What doesn’t matter

Things not to care about:

Many Muslims consider it offensive to depict the Prophet Mohammed in any circumstances – even if those depictions are not intended to be mocking.

I don’t care. I just really don’t care, in any way. You might as well say many hoopoops consider it offensive to depict hurpurps in any circumstances. It’s not my problem. Now if you were offering a chain of reasoning to explain why Xs consider Y offensive, with some real-world harm at the end of it, I might care, but just the stand-alone finding offensive is a big fat nothing. Or it’s worse than a nothing, because it becomes a pretext to punish and threaten and kill people, for an utterly stupid worthless me me me reason.

Religious people can have their rules about what’s “offensive” within their own community of believers, within reason (they can’t murder each other over it), but those “rules” are meaningless to people outside the community of believers, and we don’t care about them. We don’t care. They don’t matter. They’re not important. The “offense” is factitious – it’s only there as a pretext for flying into a rage. It’s a way to make the religion seem important and scary. It’s all dreck and it’s long past time for people to grow up about this nonsense.
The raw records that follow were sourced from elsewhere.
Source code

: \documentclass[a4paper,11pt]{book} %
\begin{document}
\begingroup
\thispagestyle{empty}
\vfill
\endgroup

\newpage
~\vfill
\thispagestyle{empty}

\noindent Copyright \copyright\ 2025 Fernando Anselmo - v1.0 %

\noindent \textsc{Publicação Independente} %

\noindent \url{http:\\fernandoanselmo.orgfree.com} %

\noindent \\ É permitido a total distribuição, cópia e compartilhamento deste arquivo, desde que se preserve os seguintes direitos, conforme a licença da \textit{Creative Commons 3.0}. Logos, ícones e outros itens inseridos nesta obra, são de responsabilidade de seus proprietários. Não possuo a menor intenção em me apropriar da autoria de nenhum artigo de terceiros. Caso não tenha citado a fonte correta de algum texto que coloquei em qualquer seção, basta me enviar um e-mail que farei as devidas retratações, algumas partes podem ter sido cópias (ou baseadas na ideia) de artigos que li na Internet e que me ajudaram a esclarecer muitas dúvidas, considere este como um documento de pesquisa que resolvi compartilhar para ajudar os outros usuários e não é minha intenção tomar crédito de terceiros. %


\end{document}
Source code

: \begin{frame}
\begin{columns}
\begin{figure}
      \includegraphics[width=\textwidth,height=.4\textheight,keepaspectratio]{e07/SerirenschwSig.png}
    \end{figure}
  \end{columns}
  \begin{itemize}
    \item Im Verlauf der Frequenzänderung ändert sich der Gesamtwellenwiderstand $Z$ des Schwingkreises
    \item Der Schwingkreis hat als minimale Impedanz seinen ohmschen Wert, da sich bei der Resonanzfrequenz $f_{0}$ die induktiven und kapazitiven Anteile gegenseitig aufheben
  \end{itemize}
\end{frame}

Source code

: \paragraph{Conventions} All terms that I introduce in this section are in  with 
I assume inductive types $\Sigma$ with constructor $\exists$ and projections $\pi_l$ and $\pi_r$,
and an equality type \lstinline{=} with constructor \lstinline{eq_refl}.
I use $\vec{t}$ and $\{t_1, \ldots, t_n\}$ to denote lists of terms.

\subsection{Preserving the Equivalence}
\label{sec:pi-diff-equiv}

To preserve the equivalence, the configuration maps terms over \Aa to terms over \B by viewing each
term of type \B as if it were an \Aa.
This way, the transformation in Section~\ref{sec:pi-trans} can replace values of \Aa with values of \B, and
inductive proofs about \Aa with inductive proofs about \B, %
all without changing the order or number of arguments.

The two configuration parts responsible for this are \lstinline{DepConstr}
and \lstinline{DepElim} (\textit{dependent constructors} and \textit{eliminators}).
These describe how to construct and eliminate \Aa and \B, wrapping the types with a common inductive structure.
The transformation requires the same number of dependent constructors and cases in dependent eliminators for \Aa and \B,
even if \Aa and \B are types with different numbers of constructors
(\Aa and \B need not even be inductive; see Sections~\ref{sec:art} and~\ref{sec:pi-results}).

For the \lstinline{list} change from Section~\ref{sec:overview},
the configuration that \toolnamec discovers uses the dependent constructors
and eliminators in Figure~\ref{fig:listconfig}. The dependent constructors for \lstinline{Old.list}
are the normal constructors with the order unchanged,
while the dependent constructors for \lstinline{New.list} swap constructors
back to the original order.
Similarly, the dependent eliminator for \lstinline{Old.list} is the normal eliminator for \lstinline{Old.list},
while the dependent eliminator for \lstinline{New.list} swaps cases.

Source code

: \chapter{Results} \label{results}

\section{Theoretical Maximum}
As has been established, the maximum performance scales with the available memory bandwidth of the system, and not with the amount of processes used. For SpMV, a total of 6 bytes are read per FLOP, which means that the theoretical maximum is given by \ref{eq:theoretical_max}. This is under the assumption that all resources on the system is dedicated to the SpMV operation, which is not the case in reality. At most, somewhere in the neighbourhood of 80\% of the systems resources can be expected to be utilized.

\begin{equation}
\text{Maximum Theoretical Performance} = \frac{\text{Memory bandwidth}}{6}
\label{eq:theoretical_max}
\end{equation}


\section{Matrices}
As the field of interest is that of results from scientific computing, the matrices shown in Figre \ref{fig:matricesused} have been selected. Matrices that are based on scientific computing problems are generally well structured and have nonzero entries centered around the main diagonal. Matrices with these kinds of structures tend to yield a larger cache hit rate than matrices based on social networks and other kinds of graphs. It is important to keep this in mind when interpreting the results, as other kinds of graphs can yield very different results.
People gathered in protest outside Batley Grammar School, in Batley, near Bradford, West Yorkshire, this week after a teacher showed students a cartoon of the Prophet, widely reported as taken from the French satirical newspaper Charlie Hebdo.
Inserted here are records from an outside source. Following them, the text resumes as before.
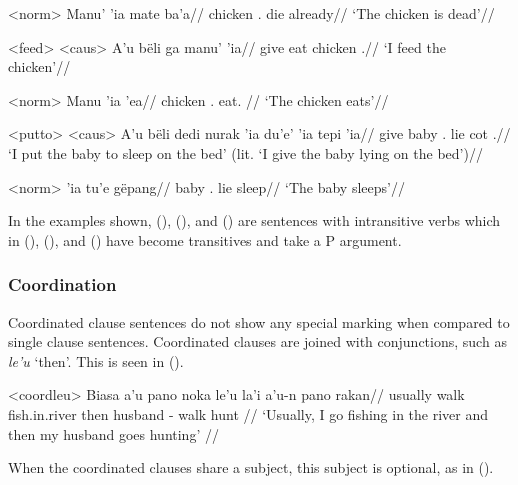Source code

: \documentclass[../hewa_main-subfiles.tex]{subfiles}
\begin{document}
\a<norm> %
\begingl %
\gla Manu' 'ia mate ba'a//
\glb chicken \Def{}.\Sg{} die already//
\glft `The chicken is dead'// 
\endgl
\xe

\pex<feed>
\a<caus> %
\begingl %
\gla A'u bëli ga manu' 'ia//
\glb  \First{}\Sg{} give eat chicken \Def{}.\Sg{}//
\glft `I feed the chicken'// 
\endgl


\a<norm> %
\begingl %
\gla Manu 'ia 'ea//
\glb  chicken \Def{}.\Sg{} eat.\Third{}\Sg{} //
\glft `The chicken eats'// 
\endgl
\xe

\pex<putto>
\a<caus> %
\begingl %
\gla A'u bëli {dedi nurak} 'ia du'e' 'ia tepi 'ia//
\glb \First{}\Sg{} give baby \Def{}.\Sg{} lie \Loc{} cot \Def{}.\Sg{}//
\glft `I put the baby to sleep on the bed' (lit. `I give the baby lying on the bed')// 
\endgl

\a<norm> %
\begingl %
 'ia tu'e gëpang//
\glb baby \Def{}.\Sg{} lie sleep//
\glft `The baby sleeps'// 
\endgl
\xe


In the examples shown, (), (), and () are sentences with intransitive verbs which in  (), (), and () have become transitives and take a P argument.

\subsubsection{Coordination}

Coordinated clause sentences do not show any special marking when compared to single clause sentences. Coordinated clauses are joined with conjunctions, such as \textit{le'u} `then'. This is seen in ().

\ex<coordleu> %
\begingl %
\gla Biasa a'u pano noka le'u la'i a'u-n pano rakan//
\glb usually \First{}\Sg{} walk fish.in.river then husband \First{}\Sg{}-\Poss{} walk hunt //
\glft `Usually, I go fishing in the river and then my husband goes hunting' // 
\endgl
\xe

When the coordinated clauses share a subject, this subject is optional, as in ().
\end{document}
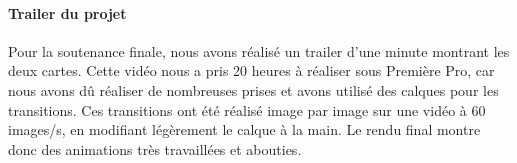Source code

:         \paragraph{Trailer du projet}

        Pour la soutenance finale, nous avons réalisé un trailer d'une minute montrant les deux cartes. Cette vidéo nous a pris 
        20 heures à réaliser sous Première Pro, car nous avons dû réaliser de nombreuses prises et avons utilisé des calques 
        pour les transitions. Ces transitions ont été réalisé image par image sur une vidéo à 60 images/s, en modifiant légèrement 
        le calque à la main. Le rendu final montre donc des animations très travaillées et abouties.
Commenting on the matter, Communities Secretary Robert Jenrick said children should be taught “contentious issues appropriately”, adding: “It must be right that a teacher can appropriately show images of the Prophet Mohammed.”

However, Dr Alyaa Ebbiary, a researcher in Islamic studies at the SOAS University of London, believes the Muslim community at large would disagree with Mr Jenrick’s comments.

I don’t care. It doesn’t matter. “The Muslim community” can disagree all it likes, but it doesn’t get to impose its taboos and fears and rules on everyone.

Dr Ebbiary said: “There is a lot in Islamic legal and theological texts prohibiting image-making, in general and in relation to the sacred more specifically.”

I don’t care. It doesn’t matter. Islamic legal and theological texts don’t apply to everyone else, and everyone else is not obliged to pay attention to them or respect them. If you’re putting together a model from instructions, that doesn’t mean I have to follow the instructions too.

It doesn’t matter. We don’t have to care. You can’t make us care.